In the midst of all this, Ila feels drawn to this stranger who has become her sounding board, and now wants to meet him in person. Fernandez, though, suddenly begins to feel that she is too young for him and develops cold feet at the last moment. Ila is left crushed but picks herself up soon. Her fierce pursuit of happiness, despite all the bad cards that life has dealt her, is inspiring as well as sobering.
Irrfan Khan broods through the role of Fernandez with characteristic panache but it is Nimrat Kaur as Ila who walks away with the movie. I only knew her as the Cadbury’s silk ad model with the lovely smile–turns out she can do a lot more than look pretty!

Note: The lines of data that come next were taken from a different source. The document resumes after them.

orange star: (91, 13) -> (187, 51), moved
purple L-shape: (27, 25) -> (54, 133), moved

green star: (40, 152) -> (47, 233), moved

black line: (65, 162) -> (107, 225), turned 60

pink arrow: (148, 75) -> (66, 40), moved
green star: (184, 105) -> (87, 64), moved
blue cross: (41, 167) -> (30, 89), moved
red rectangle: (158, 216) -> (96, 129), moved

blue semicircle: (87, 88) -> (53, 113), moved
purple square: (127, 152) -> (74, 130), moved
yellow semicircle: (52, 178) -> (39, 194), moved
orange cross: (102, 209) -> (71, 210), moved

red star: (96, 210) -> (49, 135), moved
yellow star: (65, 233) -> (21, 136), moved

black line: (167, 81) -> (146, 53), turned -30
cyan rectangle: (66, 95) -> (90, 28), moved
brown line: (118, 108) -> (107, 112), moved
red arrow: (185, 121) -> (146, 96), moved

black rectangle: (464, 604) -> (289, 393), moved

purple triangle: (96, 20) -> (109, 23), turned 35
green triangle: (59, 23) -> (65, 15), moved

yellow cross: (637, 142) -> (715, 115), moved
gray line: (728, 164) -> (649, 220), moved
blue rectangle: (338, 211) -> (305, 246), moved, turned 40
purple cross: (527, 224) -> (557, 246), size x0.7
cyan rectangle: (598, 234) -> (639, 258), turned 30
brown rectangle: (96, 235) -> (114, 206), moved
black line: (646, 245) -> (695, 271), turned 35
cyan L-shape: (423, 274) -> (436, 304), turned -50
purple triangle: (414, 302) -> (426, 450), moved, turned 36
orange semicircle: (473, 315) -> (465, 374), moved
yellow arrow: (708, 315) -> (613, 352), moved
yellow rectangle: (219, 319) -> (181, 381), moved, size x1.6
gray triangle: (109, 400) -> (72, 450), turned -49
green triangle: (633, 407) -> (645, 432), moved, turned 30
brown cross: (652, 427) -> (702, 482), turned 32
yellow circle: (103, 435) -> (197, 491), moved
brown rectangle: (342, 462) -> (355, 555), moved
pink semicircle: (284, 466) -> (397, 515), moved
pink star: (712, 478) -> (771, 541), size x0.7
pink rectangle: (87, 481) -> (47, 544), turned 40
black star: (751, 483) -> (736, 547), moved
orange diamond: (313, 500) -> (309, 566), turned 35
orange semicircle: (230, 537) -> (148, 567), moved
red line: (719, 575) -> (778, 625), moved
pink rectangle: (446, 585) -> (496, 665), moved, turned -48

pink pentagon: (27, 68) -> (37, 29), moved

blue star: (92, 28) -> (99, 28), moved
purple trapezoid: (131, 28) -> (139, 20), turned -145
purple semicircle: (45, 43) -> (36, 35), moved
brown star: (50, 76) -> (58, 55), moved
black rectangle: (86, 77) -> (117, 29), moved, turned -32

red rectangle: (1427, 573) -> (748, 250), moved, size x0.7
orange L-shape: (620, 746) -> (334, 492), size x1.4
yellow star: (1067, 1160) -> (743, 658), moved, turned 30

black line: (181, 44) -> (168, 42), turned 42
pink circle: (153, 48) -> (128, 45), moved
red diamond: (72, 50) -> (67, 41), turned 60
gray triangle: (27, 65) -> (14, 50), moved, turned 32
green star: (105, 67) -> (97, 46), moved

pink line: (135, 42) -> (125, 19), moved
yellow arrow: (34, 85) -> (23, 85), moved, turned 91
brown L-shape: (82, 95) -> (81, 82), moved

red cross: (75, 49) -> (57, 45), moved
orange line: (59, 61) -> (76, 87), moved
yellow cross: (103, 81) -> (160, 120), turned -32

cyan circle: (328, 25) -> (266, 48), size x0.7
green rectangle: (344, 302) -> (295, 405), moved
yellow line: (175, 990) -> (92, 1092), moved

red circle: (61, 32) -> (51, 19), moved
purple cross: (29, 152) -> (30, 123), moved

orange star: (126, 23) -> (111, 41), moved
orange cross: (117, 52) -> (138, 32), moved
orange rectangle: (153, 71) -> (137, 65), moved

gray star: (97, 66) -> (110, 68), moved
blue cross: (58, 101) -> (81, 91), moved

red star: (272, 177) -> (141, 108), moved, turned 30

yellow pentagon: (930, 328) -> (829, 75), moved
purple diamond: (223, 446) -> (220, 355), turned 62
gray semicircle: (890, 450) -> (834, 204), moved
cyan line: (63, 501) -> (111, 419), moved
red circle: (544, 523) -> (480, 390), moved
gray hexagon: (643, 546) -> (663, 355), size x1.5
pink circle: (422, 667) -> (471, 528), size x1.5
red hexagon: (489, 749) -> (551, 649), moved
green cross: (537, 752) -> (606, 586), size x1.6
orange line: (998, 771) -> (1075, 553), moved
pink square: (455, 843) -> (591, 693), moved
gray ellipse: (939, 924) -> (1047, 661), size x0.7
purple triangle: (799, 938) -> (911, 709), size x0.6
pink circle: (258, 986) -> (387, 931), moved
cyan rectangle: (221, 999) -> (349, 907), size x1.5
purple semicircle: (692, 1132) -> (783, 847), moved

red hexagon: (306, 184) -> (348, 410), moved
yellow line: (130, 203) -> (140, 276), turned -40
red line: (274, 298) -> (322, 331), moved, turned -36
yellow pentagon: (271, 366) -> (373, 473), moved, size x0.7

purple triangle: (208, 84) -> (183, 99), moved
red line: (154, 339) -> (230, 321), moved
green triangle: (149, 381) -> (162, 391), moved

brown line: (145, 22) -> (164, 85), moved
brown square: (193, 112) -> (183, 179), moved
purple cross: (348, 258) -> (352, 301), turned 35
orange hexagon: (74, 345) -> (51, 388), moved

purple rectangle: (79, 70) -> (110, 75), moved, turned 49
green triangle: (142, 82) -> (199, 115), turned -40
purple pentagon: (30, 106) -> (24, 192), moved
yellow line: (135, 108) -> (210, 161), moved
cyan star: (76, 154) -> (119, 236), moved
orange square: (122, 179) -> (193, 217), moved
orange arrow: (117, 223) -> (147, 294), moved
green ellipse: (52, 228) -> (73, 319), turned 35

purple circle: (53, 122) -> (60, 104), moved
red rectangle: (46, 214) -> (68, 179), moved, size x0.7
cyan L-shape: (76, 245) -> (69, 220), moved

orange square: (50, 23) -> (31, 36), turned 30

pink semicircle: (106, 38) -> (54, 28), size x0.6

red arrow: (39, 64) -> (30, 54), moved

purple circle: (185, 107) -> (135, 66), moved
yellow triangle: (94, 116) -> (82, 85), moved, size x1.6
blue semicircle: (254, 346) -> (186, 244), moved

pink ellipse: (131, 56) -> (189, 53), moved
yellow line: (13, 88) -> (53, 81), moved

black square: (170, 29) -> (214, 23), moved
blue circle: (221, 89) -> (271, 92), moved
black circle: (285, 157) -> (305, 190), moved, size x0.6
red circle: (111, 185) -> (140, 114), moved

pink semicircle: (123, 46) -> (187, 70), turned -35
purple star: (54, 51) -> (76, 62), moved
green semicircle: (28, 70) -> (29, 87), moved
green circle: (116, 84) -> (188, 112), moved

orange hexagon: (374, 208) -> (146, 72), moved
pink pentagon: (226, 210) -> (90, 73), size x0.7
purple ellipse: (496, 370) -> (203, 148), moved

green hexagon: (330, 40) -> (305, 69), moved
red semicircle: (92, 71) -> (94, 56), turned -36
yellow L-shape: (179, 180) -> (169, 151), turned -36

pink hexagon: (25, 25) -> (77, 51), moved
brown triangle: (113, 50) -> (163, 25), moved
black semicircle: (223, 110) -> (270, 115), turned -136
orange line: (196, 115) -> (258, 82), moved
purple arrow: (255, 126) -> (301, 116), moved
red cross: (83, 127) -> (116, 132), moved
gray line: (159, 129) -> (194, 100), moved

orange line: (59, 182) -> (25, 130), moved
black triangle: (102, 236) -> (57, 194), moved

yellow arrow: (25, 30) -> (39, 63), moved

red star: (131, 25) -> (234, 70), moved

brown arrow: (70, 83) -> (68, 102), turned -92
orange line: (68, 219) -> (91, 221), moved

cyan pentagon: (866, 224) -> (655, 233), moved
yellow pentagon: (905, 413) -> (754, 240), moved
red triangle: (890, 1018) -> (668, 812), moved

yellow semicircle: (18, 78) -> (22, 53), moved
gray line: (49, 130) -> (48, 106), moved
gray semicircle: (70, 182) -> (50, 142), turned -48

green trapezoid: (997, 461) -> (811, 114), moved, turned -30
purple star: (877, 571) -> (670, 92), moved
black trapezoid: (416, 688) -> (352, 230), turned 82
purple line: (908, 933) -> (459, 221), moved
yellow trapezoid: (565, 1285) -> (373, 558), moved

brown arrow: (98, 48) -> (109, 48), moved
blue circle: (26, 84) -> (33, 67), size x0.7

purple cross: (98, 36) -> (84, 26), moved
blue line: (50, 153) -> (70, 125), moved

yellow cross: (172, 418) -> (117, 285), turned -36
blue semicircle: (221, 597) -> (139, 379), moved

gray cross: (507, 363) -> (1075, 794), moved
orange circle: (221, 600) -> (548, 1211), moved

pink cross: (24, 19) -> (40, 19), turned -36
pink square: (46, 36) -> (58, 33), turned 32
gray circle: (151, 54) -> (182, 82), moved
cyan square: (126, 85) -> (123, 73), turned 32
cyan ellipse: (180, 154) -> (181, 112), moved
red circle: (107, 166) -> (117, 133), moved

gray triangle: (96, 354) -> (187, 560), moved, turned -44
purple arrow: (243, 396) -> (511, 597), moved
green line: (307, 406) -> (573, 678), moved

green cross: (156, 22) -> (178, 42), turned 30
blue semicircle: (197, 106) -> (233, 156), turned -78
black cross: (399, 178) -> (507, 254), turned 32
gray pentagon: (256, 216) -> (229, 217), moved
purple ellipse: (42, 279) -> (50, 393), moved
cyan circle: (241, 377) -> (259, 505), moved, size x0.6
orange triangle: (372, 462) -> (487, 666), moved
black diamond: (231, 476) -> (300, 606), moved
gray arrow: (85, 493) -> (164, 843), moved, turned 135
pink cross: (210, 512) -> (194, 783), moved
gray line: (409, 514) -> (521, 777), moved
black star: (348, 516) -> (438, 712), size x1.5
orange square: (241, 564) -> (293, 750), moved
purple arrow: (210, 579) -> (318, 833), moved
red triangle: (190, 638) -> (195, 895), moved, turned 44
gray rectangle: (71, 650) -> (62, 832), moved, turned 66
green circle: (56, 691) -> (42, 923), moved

Quite unlike most Hindi movies, the Lunchbox is open-ended, with just a whiff of hope that Ila and Fernandez may yet come together somewhere along the line. It is quite ‘foreign’ in its treatment and execution– no song and dance, for one, and the unusual, deliberately vague ending for another. And oh, no shying away from showing all the dirt and grime, of course. The movie won rave reviews at Cannes. It is a mystery to me why it didn’t get sent to the Oscars in the best foreign movie category– it might have had a real chance.
The lunchbox takes a long hard look at Indian-style dysfunctional marriages, more the norm than the exception, and leaves us squirming. It is not a fun movie to watch, but hey, anyday this than a Chennai express or a Yeh Jawani Hai Deewani ! At least it makes you think!